Dataset entries:
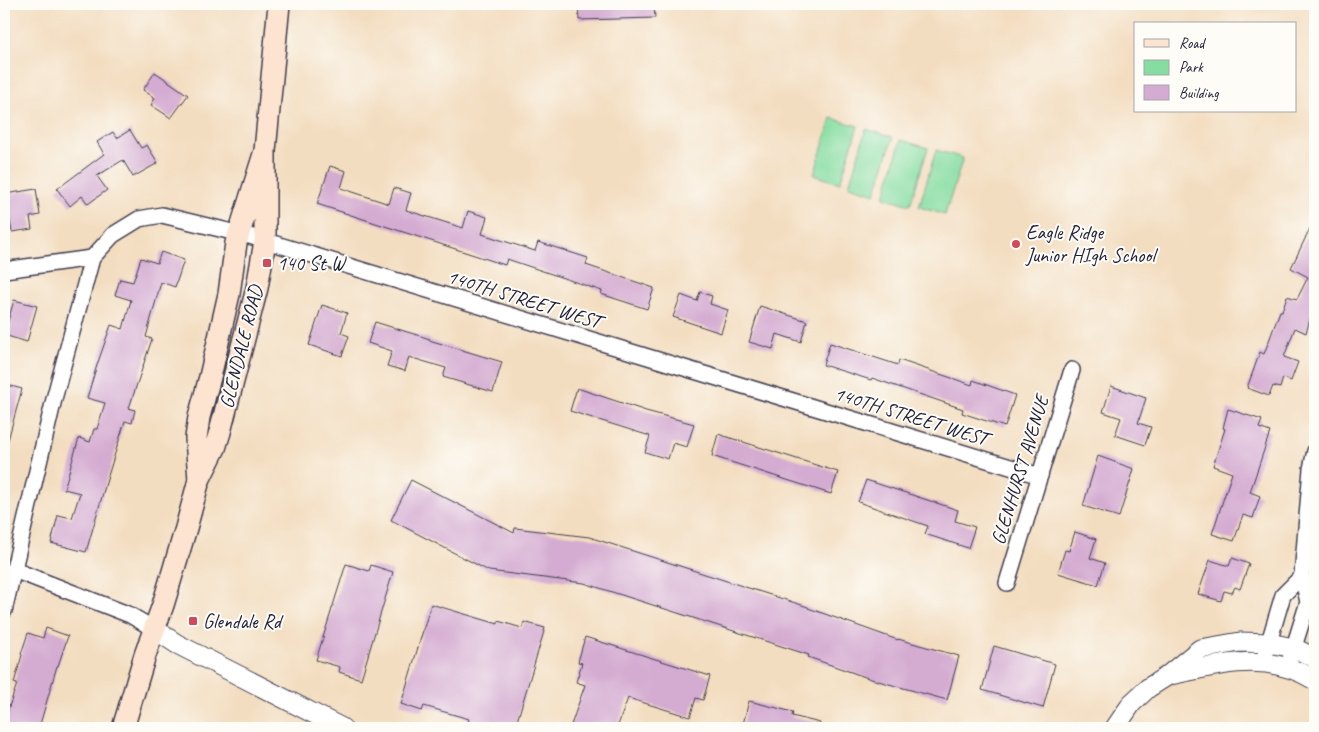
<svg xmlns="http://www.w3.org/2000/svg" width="1319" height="732" font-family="Caveat,sans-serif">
<rect width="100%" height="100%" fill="#fdfcf7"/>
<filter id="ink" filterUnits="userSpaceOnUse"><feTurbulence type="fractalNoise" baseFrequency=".02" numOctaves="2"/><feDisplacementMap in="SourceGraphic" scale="10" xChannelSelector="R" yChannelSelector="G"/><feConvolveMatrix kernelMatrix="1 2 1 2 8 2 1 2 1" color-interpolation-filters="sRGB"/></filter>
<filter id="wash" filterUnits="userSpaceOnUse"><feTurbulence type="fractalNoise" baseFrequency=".0096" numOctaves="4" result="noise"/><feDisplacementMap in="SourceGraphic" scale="20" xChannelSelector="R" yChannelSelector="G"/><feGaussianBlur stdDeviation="1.12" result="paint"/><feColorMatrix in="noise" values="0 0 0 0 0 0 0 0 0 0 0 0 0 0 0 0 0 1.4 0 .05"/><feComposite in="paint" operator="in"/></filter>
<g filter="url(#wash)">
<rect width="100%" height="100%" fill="#f3ddc0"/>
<g fill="#86dda1" stroke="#54806e">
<path d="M831 118 858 126 840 183 814 175Z"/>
<path d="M866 129 893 137 875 194 849 186Z"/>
<path d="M901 140 928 148 910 205 884 197Z"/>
<path d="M936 150 963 158 945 215 919 207Z"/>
</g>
<g id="blocks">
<g fill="#d4abd1">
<path d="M578 4H654L655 18 579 20Z"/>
<path d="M155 72 188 95 171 118 151 105 155 98 143 90Z"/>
<path d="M130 130 141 148 147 145 158 163 133 177 123 160 97 176 107 190 88 204 82 196 70 206 57 189 104 154 97 142 113 132 117 138Z"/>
<path d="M330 166 346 171 341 188 389 204 394 188 411 193 406 210 463 228 468 211 487 217 482 234 535 251 538 242 588 258 586 265 654 288 647 309 601 294 602 291 507 259 505 265 317 204Z"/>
<path d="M36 189 40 215 30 217 32 229 12 232 5 194Z"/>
<path d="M1315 218V302L1306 333 1295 328 1284 357 1298 362 1291 381 1283 378 1280 388 1273 386 1269 396 1247 388 1260 352 1264 354 1280 311H1282L1287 296 1297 299 1308 277 1291 268Z"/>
<path d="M161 252 184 260 175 287 161 282 146 337 152 339 129 408 135 410 132 423 125 421 108 476 86 552 51 543 58 515 72 518 80 493 64 489 79 438 90 442 94 429H97L105 403 87 398 97 365 111 325 123 329 131 300 115 295 120 279 133 282 141 258 157 263Z"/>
<path d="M700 292 712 296 710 304 728 310 721 333 673 317 681 295 697 301Z"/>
<path d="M14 300 37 306 27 342 4 335Z"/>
<path d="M322 305 347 313 341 333 349 336 342 356 309 345Z"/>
<path d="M760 306 807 321 801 342 777 334 773 349 749 342Z"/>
<path d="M375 322 430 339 429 340 502 362 493 392 443 377 446 368 409 357 405 371 387 366 392 351 368 343Z"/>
<path d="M830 343 898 365 899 360 972 385 973 380 1015 395 1005 427 962 413 963 409 872 378 871 380 823 365Z"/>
<path d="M4 384 22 389 8 440 4 439Z"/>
<path d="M1111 386 1146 398 1138 423 1151 427 1145 445 1115 435 1121 418 1103 412Z"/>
<path d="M577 388 646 411 694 424 687 447 673 443 668 459 645 452 650 436 570 411Z"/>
<path d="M1228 409 1262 420 1259 428 1270 432 1250 492 1260 496 1253 518 1243 515 1234 541 1212 534 1232 473 1213 466 1225 429 1223 428Z"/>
<path d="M718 434 838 472 831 494 712 456Z"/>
<path d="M1098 456 1134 469 1119 517 1083 506Z"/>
<path d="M411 480 514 533 515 528 589 537 808 607V608L898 640V639L959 656 947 700 871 679 808 657 809 655 584 583 489 571 391 520Z"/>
<path d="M866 480 958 510 955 521 975 527 968 548 925 534 928 526 858 502Z"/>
<path d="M1075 532 1096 539 1090 558 1105 563 1098 585 1058 573 1065 550 1069 551Z"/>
<path d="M1232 558 1249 564 1240 589 1235 587 1232 593 1224 591 1221 601 1198 594 1210 560 1229 566Z"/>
<path d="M346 564 369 571 371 565 393 572 361 679 339 672 340 667 316 660Z"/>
<path d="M431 604 498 624V621L522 628 524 622 545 628 515 728H466L469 719 424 706 422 711 401 704Z"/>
<path d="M46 628 68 636 58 666H57L39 728H4V721L17 684 14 683 22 655 21 654 28 633 43 638Z"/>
<path d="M585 637 710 676 703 700 696 698 690 717 628 698 617 728H570L585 685 576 682 582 663 578 662Z"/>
<path d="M994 646 1055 664 1043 708 982 690Z"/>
<path d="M749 701 793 712 792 716 820 723 819 728H742Z"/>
</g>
</g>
</g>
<g filter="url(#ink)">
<use href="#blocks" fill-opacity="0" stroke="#413e4f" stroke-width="1"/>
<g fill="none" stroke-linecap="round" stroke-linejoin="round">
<defs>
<g id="minor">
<path d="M4 270 92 258 113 235 139 219 162 215 253 237 1040 476"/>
<path d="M14 570 130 615 154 629"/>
<path d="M1007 583 1072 370"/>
<path d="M4 611 54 399 92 258"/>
<path d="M1263 662 1283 595 1302 576"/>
<path d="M1288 666 1308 602 1302 576 1311 469 1315 451"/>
</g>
<g id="tertiary">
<path d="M154 629 177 644 342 728"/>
<path d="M1169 675C1222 665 1265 650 1315 680"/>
<path d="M1115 728 1132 703 1148 688 1167 676 1200 649 1240 642 1269 643 1294 648 1315 658"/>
</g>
<g id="secondary">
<path d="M265 151 236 243 229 294 210 377 199 417 196 438 199 480 215 448 220 432 257 288 265 241V151L279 4"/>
<path d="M123 728 145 655 163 605 186 528 199 480"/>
</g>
</defs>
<use href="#minor" stroke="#413e4f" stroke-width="18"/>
<use href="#tertiary" stroke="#413e4f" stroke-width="21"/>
<use href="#secondary" stroke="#413e4f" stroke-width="24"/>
<use href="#minor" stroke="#fff" stroke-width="15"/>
<use href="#tertiary" stroke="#fff" stroke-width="19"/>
<use href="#secondary" stroke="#fde4d1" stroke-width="21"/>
</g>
</g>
<g fill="#d1495b" stroke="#fdfcf7" stroke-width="2">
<circle cx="1016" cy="244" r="5"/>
<rect x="262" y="258" width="10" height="10" rx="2.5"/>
<rect x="188" y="616" width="10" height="10" rx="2.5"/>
</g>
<g text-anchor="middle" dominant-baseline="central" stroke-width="4" stroke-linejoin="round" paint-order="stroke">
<g font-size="20" fill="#22223b" stroke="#fdfcf7" text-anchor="start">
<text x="1026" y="232">Eagle Ridge<tspan x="1026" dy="23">Junior HIgh School</tspan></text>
<text x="277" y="263">140 St W</text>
<text x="203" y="621">Glendale Rd</text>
</g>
<g font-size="20" fill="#22223b" stroke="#fdfcf7">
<text transform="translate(524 299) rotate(17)">140TH STREET WEST</text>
<text transform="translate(241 347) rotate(-76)">GLENDALE ROAD</text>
<text transform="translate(911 416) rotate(17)">140TH STREET WEST</text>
<text transform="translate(1020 470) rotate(-73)">GLENHURST AVENUE</text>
</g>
</g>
<rect width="1319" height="732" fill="none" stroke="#fdfcf7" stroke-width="20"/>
<rect x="1134" y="22" width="162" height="90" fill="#fdfcf7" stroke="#a5a5ac"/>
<rect x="1144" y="39" width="25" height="8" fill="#fde4d1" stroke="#a5a5ac"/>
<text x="1179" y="48" font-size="15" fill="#22223b">Road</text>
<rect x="1144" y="60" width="25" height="15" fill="#86dda1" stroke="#a5a5ac"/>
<text x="1179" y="72" font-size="15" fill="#22223b">Park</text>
<rect x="1144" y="85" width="25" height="15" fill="#d4abd1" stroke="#a5a5ac"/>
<text x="1179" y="98" font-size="15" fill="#22223b">Building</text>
</svg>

* WORK REQUEST: Within the records above, find every line holding the word "round" and give the total as a bare number.

* WRITTEN ANSWER: 2